▶ **Records provided**
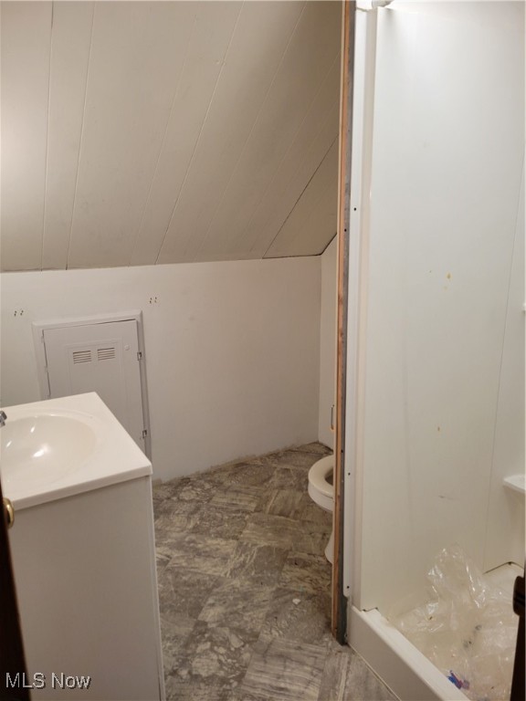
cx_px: 263
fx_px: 527
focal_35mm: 26
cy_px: 350
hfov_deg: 53.1
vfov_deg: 67.3
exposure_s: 1/120
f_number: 1.8
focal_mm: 5.4
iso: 125
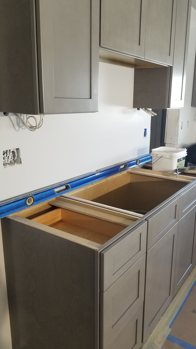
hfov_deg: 40.0
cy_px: 175
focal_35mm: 29
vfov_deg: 66.1
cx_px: 115
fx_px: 268
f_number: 1.7
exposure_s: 1/60
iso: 125
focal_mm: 4.25
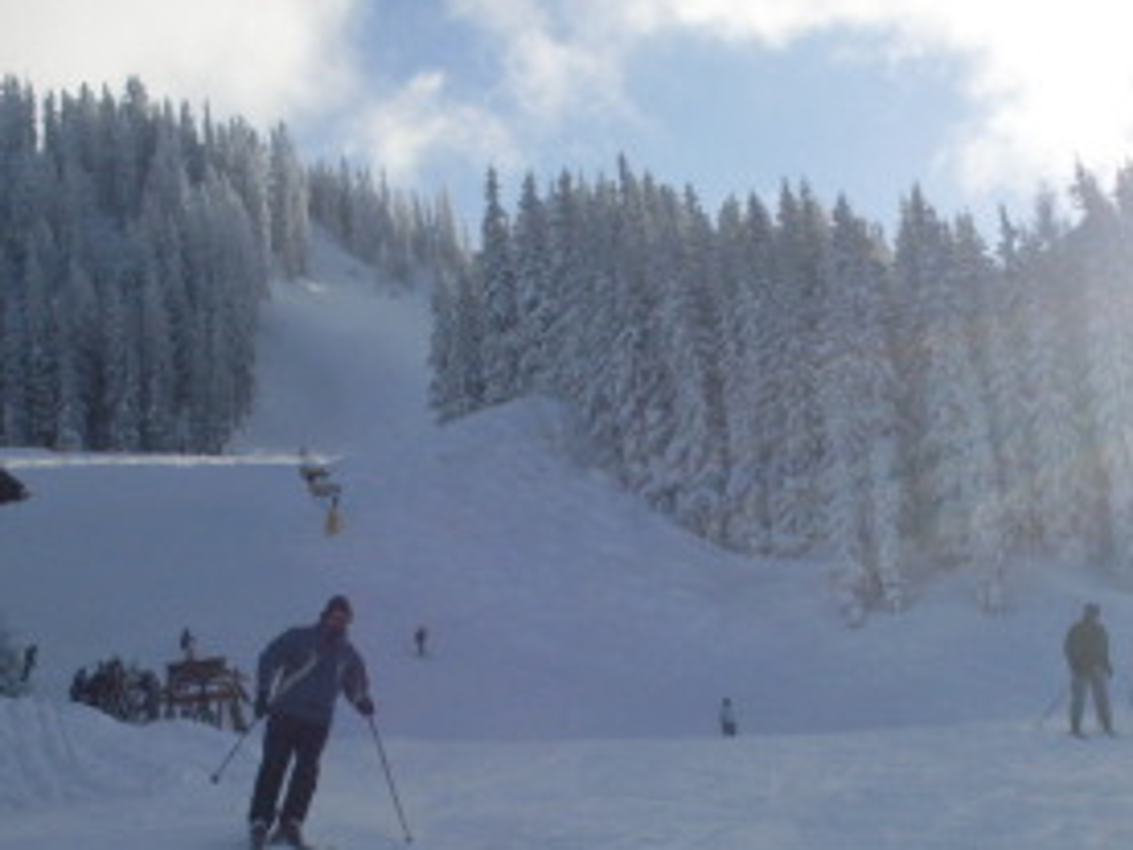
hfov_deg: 29.4
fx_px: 2160
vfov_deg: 22.1
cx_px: 517
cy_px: 583
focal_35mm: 66
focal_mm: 6.3
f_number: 8.4
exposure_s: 1/500
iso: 80
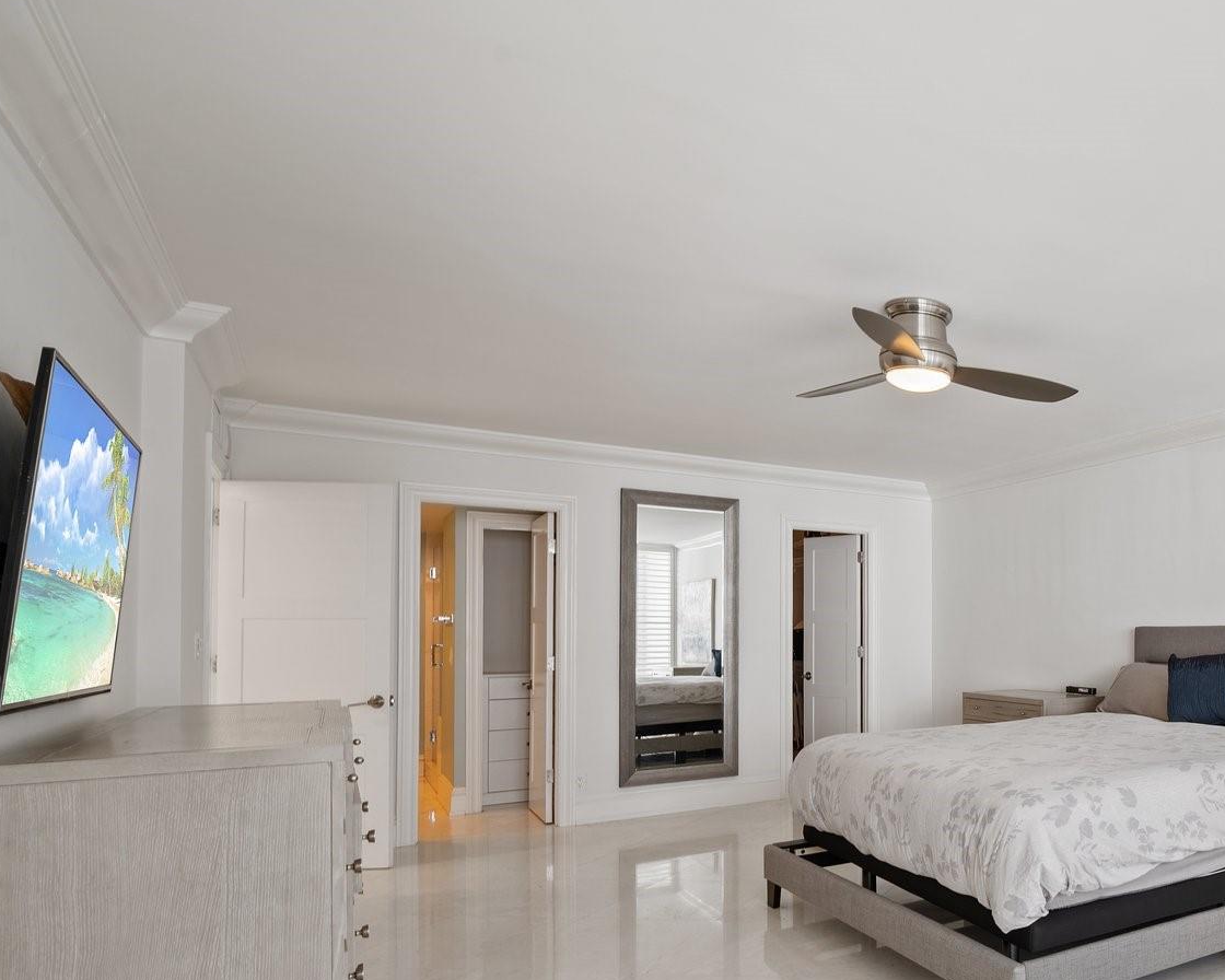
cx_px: 1095
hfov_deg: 60.0
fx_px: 870
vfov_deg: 57.6
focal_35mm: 24
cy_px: 645
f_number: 8
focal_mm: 14
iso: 200
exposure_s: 1/6
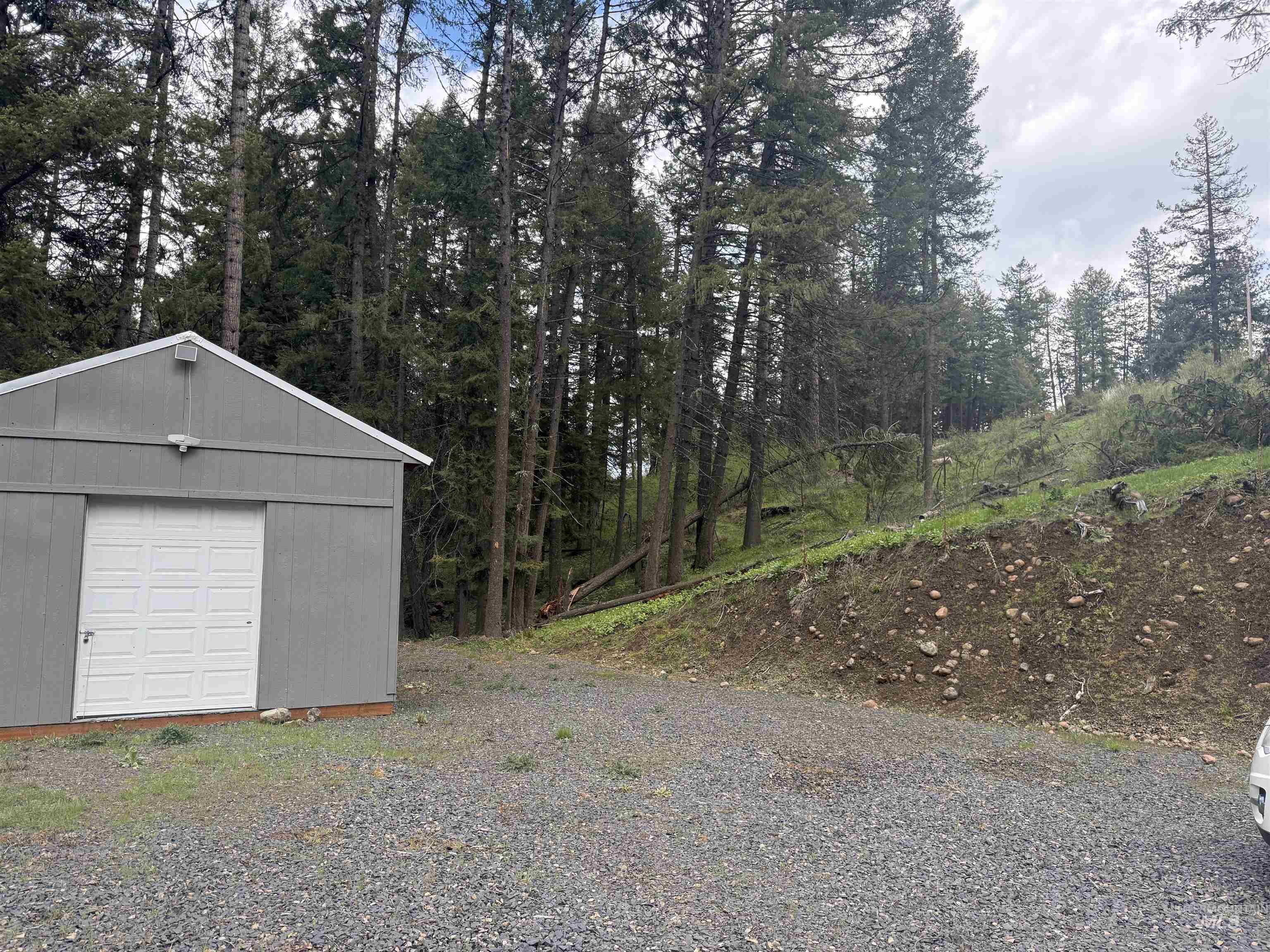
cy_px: 476
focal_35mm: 24
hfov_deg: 71.6
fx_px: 881
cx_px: 635
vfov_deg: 56.8
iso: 100
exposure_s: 1/888
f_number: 1.78
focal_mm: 6.76
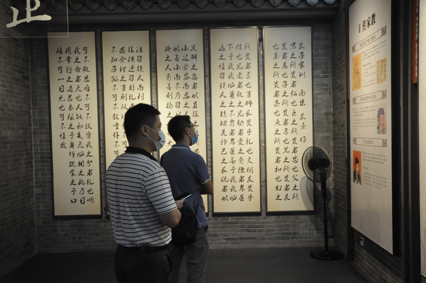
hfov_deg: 51.3
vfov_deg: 35.4
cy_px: 142
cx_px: 213
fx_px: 443
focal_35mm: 38
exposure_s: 1/25
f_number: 4
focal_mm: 25
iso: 1600
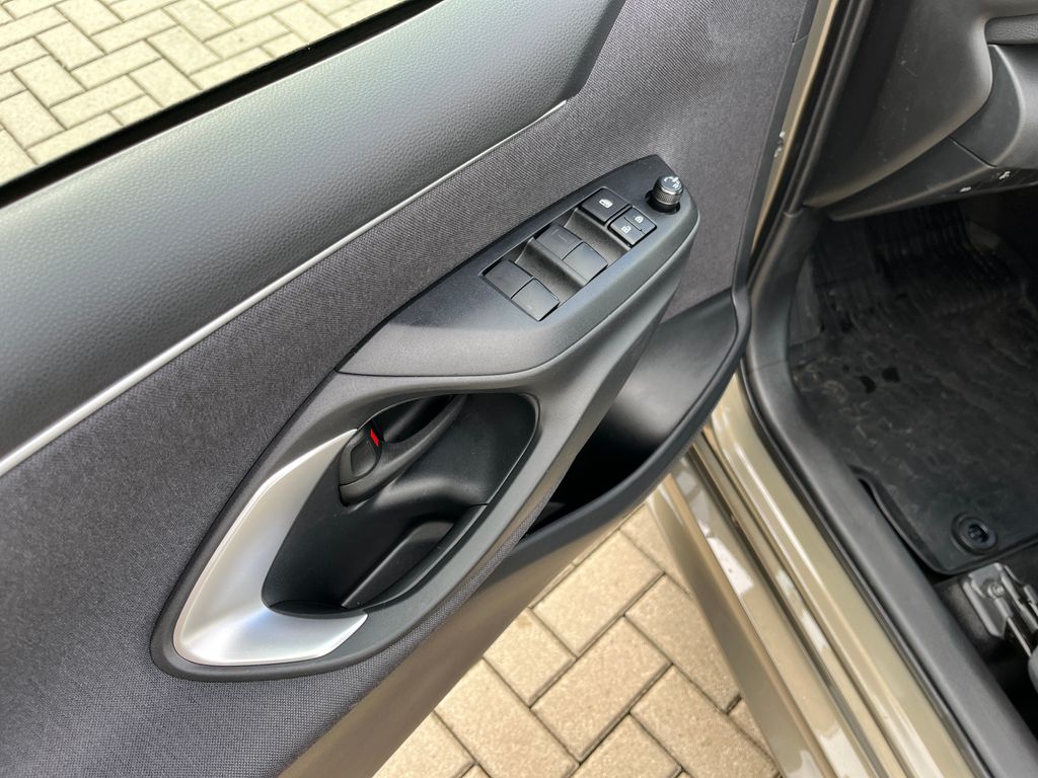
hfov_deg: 67.3
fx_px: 780
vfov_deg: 53.1
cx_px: 519
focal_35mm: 26
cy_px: 389
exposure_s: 1/121
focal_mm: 5.1
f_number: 1.6
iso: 64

▶ **Task directions**
With the pictures excluded, restate the material exactly as it stands.

▶ **Result of the exercise**
cx_px: 263
fx_px: 527
focal_35mm: 26
cy_px: 350
hfov_deg: 53.1
vfov_deg: 67.3
exposure_s: 1/120
f_number: 1.8
focal_mm: 5.4
iso: 125
hfov_deg: 40.0
cy_px: 175
focal_35mm: 29
vfov_deg: 66.1
cx_px: 115
fx_px: 268
f_number: 1.7
exposure_s: 1/60
iso: 125
focal_mm: 4.25
hfov_deg: 29.4
fx_px: 2160
vfov_deg: 22.1
cx_px: 517
cy_px: 583
focal_35mm: 66
focal_mm: 6.3
f_number: 8.4
exposure_s: 1/500
iso: 80
cx_px: 1095
hfov_deg: 60.0
fx_px: 870
vfov_deg: 57.6
focal_35mm: 24
cy_px: 645
f_number: 8
focal_mm: 14
iso: 200
exposure_s: 1/6
cy_px: 476
focal_35mm: 24
hfov_deg: 71.6
fx_px: 881
cx_px: 635
vfov_deg: 56.8
iso: 100
exposure_s: 1/888
f_number: 1.78
focal_mm: 6.76
hfov_deg: 51.3
vfov_deg: 35.4
cy_px: 142
cx_px: 213
fx_px: 443
focal_35mm: 38
exposure_s: 1/25
f_number: 4
focal_mm: 25
iso: 1600
hfov_deg: 67.3
fx_px: 780
vfov_deg: 53.1
cx_px: 519
focal_35mm: 26
cy_px: 389
exposure_s: 1/121
focal_mm: 5.1
f_number: 1.6
iso: 64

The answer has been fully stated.